#### Task inputs
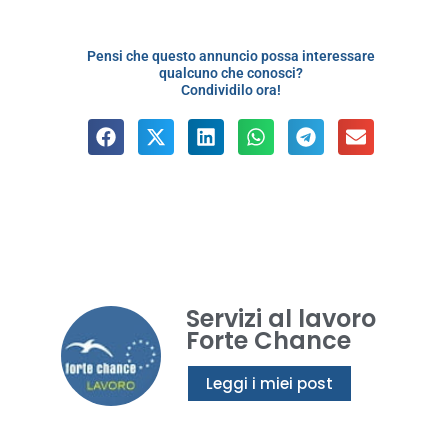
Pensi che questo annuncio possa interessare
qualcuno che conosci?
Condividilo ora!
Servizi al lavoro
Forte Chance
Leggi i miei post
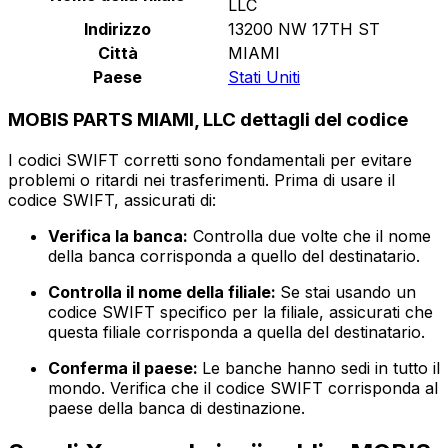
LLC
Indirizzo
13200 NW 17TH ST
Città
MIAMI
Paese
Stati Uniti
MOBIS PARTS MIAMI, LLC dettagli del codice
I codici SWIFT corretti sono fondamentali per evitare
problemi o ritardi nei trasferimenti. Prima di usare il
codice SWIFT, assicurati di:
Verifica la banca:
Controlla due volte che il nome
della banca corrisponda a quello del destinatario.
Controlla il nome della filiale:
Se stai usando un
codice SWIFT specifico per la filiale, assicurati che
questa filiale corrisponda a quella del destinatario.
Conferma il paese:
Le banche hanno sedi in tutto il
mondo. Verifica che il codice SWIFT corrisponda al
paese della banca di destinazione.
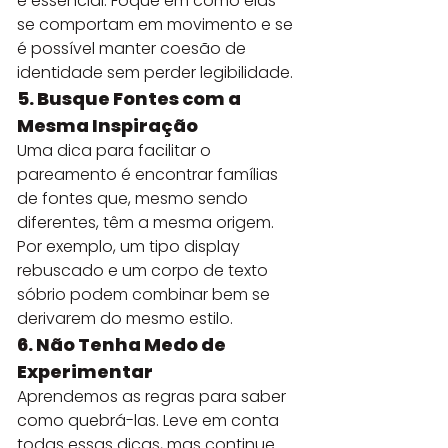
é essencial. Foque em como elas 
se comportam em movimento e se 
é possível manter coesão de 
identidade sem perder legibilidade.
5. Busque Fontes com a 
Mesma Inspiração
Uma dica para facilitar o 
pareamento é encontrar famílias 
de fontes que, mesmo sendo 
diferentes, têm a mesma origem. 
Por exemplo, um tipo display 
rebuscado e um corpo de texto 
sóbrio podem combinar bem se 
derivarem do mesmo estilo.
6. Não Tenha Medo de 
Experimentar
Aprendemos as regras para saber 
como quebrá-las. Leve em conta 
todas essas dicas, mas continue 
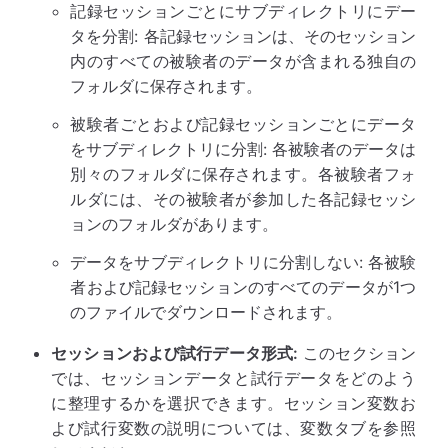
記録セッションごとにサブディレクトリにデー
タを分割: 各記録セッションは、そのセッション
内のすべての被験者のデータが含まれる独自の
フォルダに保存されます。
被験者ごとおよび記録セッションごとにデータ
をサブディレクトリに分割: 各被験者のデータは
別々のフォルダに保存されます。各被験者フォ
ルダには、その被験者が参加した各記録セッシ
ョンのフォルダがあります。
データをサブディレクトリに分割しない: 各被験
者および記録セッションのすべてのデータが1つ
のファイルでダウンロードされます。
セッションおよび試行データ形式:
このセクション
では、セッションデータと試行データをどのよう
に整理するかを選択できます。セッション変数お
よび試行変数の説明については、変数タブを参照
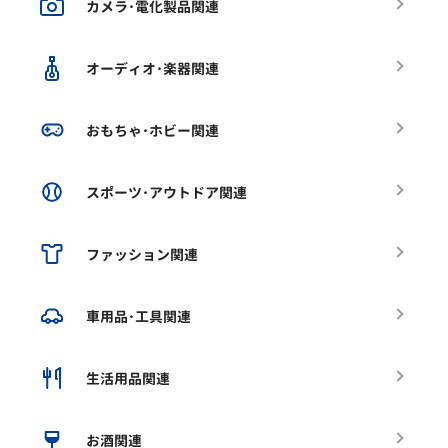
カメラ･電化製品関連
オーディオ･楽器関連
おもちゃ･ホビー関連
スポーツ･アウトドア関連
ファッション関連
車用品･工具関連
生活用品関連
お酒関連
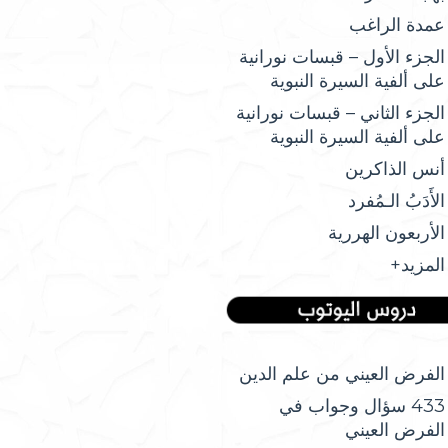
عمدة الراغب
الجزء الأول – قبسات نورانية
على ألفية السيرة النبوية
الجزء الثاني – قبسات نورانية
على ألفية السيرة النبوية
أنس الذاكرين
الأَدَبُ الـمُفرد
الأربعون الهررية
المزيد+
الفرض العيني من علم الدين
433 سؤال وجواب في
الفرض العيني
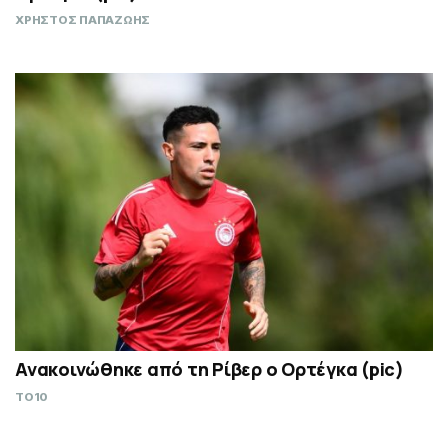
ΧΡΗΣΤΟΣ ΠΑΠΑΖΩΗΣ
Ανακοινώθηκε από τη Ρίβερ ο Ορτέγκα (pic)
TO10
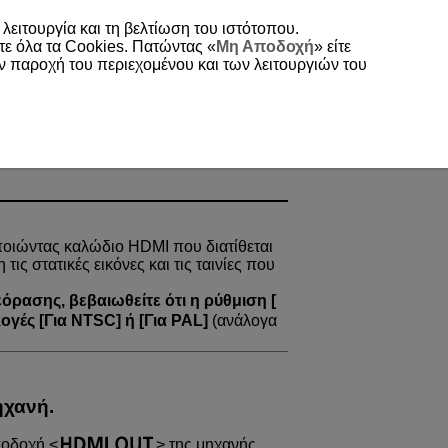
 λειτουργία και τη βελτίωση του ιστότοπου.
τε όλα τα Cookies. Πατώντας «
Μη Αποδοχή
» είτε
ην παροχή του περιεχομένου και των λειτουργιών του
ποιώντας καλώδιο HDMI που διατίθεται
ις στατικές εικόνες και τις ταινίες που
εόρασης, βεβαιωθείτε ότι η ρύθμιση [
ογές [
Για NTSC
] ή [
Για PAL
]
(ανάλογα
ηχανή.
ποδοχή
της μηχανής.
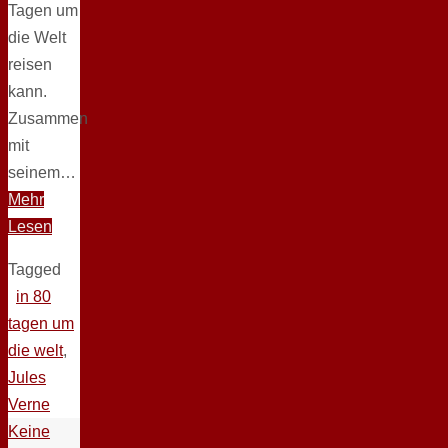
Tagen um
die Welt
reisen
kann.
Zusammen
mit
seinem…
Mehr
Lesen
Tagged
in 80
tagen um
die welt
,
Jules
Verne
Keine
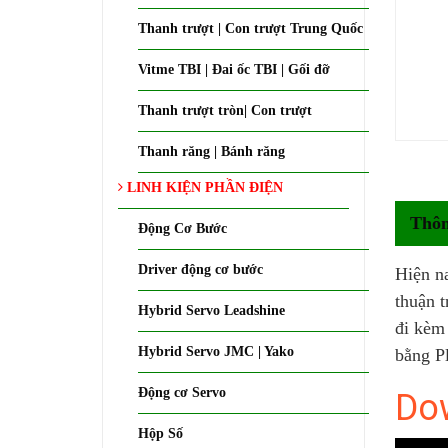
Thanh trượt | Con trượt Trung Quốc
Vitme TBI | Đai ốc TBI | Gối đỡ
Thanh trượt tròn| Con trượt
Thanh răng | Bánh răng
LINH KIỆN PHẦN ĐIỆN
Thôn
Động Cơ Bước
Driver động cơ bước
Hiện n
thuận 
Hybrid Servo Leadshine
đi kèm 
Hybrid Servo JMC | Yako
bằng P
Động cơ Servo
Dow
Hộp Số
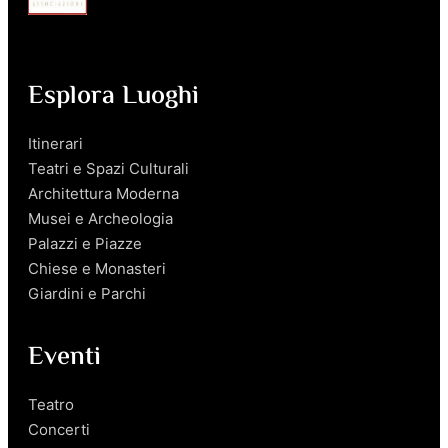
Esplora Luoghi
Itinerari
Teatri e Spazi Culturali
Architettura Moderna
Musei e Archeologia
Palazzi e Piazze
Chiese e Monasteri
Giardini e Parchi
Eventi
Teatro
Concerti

#### Job item
"Thanh" is the word to look for; copy every line of the data that has it.

#### Exercise answer
Thanh trượt | Con trượt Trung Quốc
Thanh trượt tròn| Con trượt
Thanh răng | Bánh răng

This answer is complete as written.